Leave out the images and return all the data word for word.
+++ Raw data
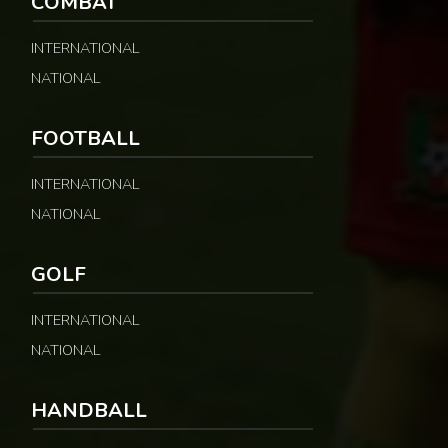
COMBAT
INTERNATIONAL
NATIONAL
FOOTBALL
INTERNATIONAL
NATIONAL
GOLF
INTERNATIONAL
NATIONAL
HANDBALL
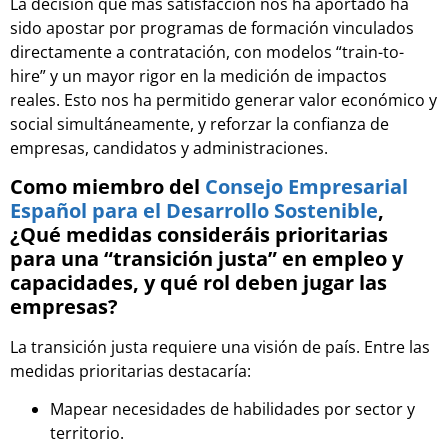
La decisión que más satisfacción nos ha aportado ha
sido apostar por programas de formación vinculados
directamente a contratación, con modelos “train-to-
hire” y un mayor rigor en la medición de impactos
reales. Esto nos ha permitido generar valor económico y
social simultáneamente, y reforzar la confianza de
empresas, candidatos y administraciones.
Como miembro del
Consejo Empresarial
Español para el Desarrollo Sostenible
,
¿Qué medidas consideráis prioritarias
para una “transición justa” en empleo y
capacidades, y qué rol deben jugar las
empresas?
La transición justa requiere una visión de país. Entre las
medidas prioritarias destacaría:
Mapear necesidades de habilidades por sector y
territorio.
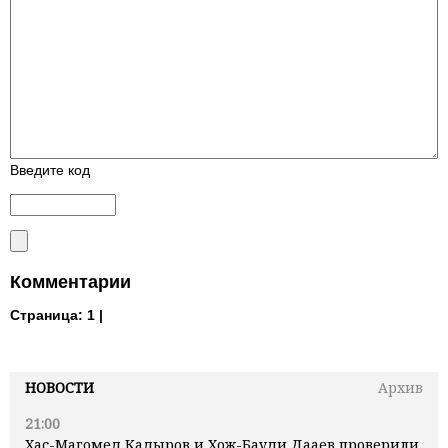
Введите код
Комментарии
Страница:
1 |
НОВОСТИ
Архив
21:00
Хас-Магомед Кадыров и Хож-Бауди Дааев проверили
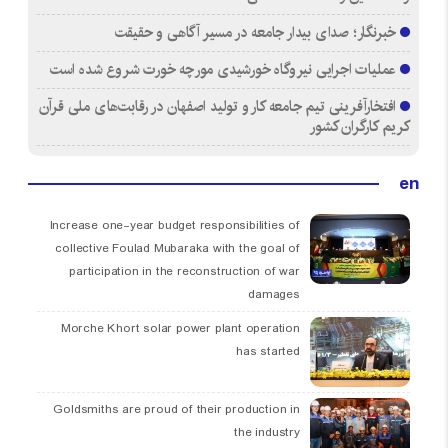
خبرنگار؛ صدای بیدار جامعه در مسیر آگاهی و حقیقت
عملیات اجرایی نیروگاه خورشیدی مورچه خورت شروع شده است
افتخارآفرینی تیم جامعه کار و تولید اصفهان در رقابت‌های ملی قرآن
کریم کارگران کشور
en
Increase one-year budget responsibilities of
collective Foulad Mubaraka with the goal of
participation in the reconstruction of war
damages
Morche Khort solar power plant operation
has started
Goldsmiths are proud of their production in
the industry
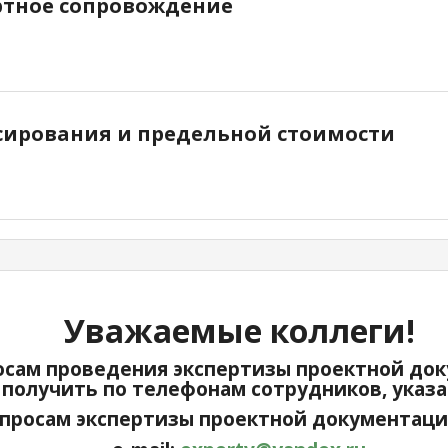
ертное сопровождение
сирования и предельной стоимости
Уважаемые коллеги!
сам проведения экспертизы проектной док
получить по телефонам сотрудников, указ
просам экспертизы проектной документации:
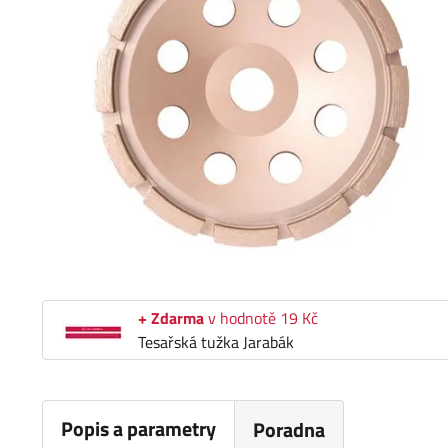
+ Zdarma
v hodnotě 19 Kč
Tesařská tužka Jarabák
Popis a parametry
Poradna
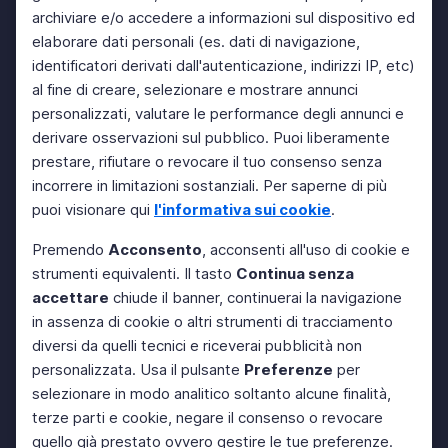
archiviare e/o accedere a informazioni sul dispositivo ed
elaborare dati personali (es. dati di navigazione,
identificatori derivati dall'autenticazione, indirizzi IP, etc)
al fine di creare, selezionare e mostrare annunci
personalizzati, valutare le performance degli annunci e
derivare osservazioni sul pubblico. Puoi liberamente
prestare, rifiutare o revocare il tuo consenso senza
incorrere in limitazioni sostanziali. Per saperne di più
puoi visionare qui
l'informativa sui cookie
.
Premendo
Acconsento
, acconsenti all'uso di cookie e
strumenti equivalenti. Il tasto
Continua senza
accettare
chiude il banner, continuerai la navigazione
in assenza di cookie o altri strumenti di tracciamento
diversi da quelli tecnici e riceverai pubblicità non
personalizzata. Usa il pulsante
Preferenze
per
selezionare in modo analitico soltanto alcune finalità,
terze parti e cookie, negare il consenso o revocare
quello già prestato ovvero gestire le tue preferenze.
++++++
**Problem solution:**
COMBAT
INTERNATIONAL
NATIONAL
FOOTBALL
INTERNATIONAL
NATIONAL
GOLF
INTERNATIONAL
NATIONAL
HANDBALL
La decisión que más satisfacción nos ha aportado ha
sido apostar por programas de formación vinculados
directamente a contratación, con modelos “train-to-
hire” y un mayor rigor en la medición de impactos
reales. Esto nos ha permitido generar valor económico y
social simultáneamente, y reforzar la confianza de
empresas, candidatos y administraciones.
Como miembro del
Consejo Empresarial
Español para el Desarrollo Sostenible
,
¿Qué medidas consideráis prioritarias
para una “transición justa” en empleo y
capacidades, y qué rol deben jugar las
empresas?
La transición justa requiere una visión de país. Entre las
medidas prioritarias destacaría:
Mapear necesidades de habilidades por sector y
territorio.
Введите код
Комментарии
Страница:
1 |
НОВОСТИ
Архив
21:00
Хас-Магомед Кадыров и Хож-Бауди Дааев проверили
خبرنگار؛ صدای بیدار جامعه در مسیر آگاهی و حقیقت
عملیات اجرایی نیروگاه خورشیدی مورچه خورت شروع شده است
افتخارآفرینی تیم جامعه کار و تولید اصفهان در رقابت‌های ملی قرآن
کریم کارگران کشور
en
Increase one-year budget responsibilities of
collective Foulad Mubaraka with the goal of
participation in the reconstruction of war
damages
Morche Khort solar power plant operation
has started
Goldsmiths are proud of their production in
the industry
ертное сопровождение
сирования и предельной стоимости
Уважаемые коллеги!
сам проведения экспертизы проектной док
получить по телефонам сотрудников, указ
просам экспертизы проектной документации:
+ Zdarma
v hodnotě 19 Kč
Tesařská tužka Jarabák
Popis a parametry
Poradna
archiviare e/o accedere a informazioni sul dispositivo ed
elaborare dati personali (es. dati di navigazione,
identificatori derivati dall'autenticazione, indirizzi IP, etc)
al fine di creare, selezionare e mostrare annunci
personalizzati, valutare le performance degli annunci e
derivare osservazioni sul pubblico. Puoi liberamente
prestare, rifiutare o revocare il tuo consenso senza
incorrere in limitazioni sostanziali. Per saperne di più
puoi visionare qui
l'informativa sui cookie
.
Premendo
Acconsento
, acconsenti all'uso di cookie e
strumenti equivalenti. Il tasto
Continua senza
accettare
chiude il banner, continuerai la navigazione
in assenza di cookie o altri strumenti di tracciamento
diversi da quelli tecnici e riceverai pubblicità non
personalizzata. Usa il pulsante
Preferenze
per
selezionare in modo analitico soltanto alcune finalità,
terze parti e cookie, negare il consenso o revocare
quello già prestato ovvero gestire le tue preferenze.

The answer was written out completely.